Brief: In the data below, lay out the lines as a Markdown table with the columns "No." and "Text", skipping blank lines. Begin at the line containing "##### 제9조(승차권의 사용조건)" and stop after the line containing "3. 여객은 승차권 및 신분증 확인 등 직원의 직무상 요구에 따라야 합니다.".

Excerpted data: Begin

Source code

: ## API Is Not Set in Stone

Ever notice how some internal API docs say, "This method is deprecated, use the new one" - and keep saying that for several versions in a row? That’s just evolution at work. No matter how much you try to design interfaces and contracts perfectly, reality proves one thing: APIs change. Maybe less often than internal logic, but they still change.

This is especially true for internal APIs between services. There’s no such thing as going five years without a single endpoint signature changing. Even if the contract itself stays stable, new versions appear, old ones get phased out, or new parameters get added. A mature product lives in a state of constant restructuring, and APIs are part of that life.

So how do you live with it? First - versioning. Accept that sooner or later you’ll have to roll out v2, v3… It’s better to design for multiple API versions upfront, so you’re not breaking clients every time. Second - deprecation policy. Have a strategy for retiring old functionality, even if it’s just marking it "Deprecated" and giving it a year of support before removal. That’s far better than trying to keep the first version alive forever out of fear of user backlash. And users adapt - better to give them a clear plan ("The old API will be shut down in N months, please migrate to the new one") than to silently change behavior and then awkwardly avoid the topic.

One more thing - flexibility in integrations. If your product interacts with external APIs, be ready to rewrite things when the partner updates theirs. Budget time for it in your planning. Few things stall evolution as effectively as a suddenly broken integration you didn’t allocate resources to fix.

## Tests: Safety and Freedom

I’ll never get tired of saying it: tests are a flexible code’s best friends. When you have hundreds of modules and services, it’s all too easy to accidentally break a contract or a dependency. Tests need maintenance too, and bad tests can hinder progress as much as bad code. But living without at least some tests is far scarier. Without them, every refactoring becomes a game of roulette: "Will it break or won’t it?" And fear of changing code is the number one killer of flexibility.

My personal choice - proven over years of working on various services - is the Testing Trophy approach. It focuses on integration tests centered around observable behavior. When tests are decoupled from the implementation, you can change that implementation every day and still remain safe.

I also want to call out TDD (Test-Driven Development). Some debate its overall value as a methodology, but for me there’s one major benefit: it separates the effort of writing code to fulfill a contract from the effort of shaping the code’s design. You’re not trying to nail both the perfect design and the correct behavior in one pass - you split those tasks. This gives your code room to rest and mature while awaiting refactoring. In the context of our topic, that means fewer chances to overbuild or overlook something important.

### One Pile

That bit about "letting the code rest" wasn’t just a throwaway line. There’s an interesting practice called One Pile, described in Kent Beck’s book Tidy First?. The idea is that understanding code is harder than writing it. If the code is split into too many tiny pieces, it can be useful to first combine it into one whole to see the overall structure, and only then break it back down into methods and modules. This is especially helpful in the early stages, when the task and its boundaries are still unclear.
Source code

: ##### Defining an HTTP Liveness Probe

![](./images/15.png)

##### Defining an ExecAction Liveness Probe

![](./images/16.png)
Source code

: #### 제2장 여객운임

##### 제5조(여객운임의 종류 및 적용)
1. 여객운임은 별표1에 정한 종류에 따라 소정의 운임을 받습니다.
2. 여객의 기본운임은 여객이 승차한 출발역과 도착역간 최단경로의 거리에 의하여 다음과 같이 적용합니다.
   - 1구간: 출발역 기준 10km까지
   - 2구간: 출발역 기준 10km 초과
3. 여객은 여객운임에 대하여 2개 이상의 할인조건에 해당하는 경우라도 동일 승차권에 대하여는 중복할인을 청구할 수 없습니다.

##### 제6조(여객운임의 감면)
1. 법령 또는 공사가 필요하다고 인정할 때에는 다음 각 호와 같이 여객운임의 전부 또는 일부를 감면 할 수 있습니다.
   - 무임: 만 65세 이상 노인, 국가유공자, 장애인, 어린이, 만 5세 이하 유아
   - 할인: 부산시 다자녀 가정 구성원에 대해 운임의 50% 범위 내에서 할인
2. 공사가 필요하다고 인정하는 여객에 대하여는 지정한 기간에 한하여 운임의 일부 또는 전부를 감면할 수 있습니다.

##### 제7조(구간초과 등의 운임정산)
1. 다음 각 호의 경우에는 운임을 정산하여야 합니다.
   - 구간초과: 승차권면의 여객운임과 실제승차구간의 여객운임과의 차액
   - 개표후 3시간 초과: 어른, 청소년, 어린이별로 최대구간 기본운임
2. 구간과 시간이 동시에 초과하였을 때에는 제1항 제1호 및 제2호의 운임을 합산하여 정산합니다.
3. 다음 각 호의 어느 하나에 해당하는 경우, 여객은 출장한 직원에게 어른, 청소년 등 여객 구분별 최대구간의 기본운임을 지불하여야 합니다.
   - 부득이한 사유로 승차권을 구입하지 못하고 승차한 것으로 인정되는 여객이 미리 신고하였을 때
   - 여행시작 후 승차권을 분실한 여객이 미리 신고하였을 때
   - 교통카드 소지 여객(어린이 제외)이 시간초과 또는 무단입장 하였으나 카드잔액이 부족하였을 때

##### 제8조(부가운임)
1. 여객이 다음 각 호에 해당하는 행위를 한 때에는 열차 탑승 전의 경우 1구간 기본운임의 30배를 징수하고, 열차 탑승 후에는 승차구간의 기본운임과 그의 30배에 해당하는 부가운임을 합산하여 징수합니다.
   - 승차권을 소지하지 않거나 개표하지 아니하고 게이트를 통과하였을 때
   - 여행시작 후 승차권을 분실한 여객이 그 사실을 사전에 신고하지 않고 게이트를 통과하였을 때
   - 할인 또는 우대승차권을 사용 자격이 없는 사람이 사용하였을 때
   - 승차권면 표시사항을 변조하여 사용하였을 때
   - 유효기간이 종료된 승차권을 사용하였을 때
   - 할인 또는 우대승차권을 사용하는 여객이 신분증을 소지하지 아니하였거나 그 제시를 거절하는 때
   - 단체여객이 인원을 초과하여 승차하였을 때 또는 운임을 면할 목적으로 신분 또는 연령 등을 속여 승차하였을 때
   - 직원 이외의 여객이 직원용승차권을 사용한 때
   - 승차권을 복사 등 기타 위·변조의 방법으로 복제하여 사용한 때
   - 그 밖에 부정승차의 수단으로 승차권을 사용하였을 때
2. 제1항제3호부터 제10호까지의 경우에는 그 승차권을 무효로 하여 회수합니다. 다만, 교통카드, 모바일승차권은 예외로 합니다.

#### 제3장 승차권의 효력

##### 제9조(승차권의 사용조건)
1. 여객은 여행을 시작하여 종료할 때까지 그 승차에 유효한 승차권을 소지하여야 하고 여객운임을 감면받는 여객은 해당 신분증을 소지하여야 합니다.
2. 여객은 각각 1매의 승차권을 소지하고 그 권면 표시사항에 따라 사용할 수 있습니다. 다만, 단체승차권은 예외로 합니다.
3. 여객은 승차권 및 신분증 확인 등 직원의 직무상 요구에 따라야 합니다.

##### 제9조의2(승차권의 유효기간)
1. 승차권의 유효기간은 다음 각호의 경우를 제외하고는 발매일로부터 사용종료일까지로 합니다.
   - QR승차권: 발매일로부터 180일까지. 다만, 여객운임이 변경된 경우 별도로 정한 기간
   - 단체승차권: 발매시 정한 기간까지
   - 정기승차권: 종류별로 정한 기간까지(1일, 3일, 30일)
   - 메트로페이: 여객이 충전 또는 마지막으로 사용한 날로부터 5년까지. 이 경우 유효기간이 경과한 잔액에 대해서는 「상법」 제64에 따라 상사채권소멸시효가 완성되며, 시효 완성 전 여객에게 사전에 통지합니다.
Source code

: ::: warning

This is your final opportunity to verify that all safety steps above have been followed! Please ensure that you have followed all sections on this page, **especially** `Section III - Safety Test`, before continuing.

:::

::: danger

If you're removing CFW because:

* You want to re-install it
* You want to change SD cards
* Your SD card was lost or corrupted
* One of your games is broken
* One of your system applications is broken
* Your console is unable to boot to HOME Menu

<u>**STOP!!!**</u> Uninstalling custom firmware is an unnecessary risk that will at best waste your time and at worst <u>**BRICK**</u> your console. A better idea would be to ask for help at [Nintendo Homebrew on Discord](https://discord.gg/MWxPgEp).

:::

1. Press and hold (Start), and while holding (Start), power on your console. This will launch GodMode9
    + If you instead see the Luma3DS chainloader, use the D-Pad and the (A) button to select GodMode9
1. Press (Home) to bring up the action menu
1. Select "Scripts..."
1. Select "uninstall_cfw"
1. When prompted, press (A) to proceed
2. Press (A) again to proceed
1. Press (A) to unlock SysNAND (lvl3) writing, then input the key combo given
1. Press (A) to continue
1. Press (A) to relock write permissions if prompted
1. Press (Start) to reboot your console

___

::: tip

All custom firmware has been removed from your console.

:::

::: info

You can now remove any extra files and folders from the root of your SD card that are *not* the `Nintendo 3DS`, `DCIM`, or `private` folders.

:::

Excerpted data: End

Exercise response:
| No. | Text |
|---|---|
| 1 | ##### 제9조(승차권의 사용조건) |
| 2 | 1. 여객은 여행을 시작하여 종료할 때까지 그 승차에 유효한 승차권을 소지하여야 하고 여객운임을 감면받는 여객은 해당 신분증을 소지하여야 합니다. |
| 3 | 2. 여객은 각각 1매의 승차권을 소지하고 그 권면 표시사항에 따라 사용할 수 있습니다. 다만, 단체승차권은 예외로 합니다. |
| 4 | 3. 여객은 승차권 및 신분증 확인 등 직원의 직무상 요구에 따라야 합니다. |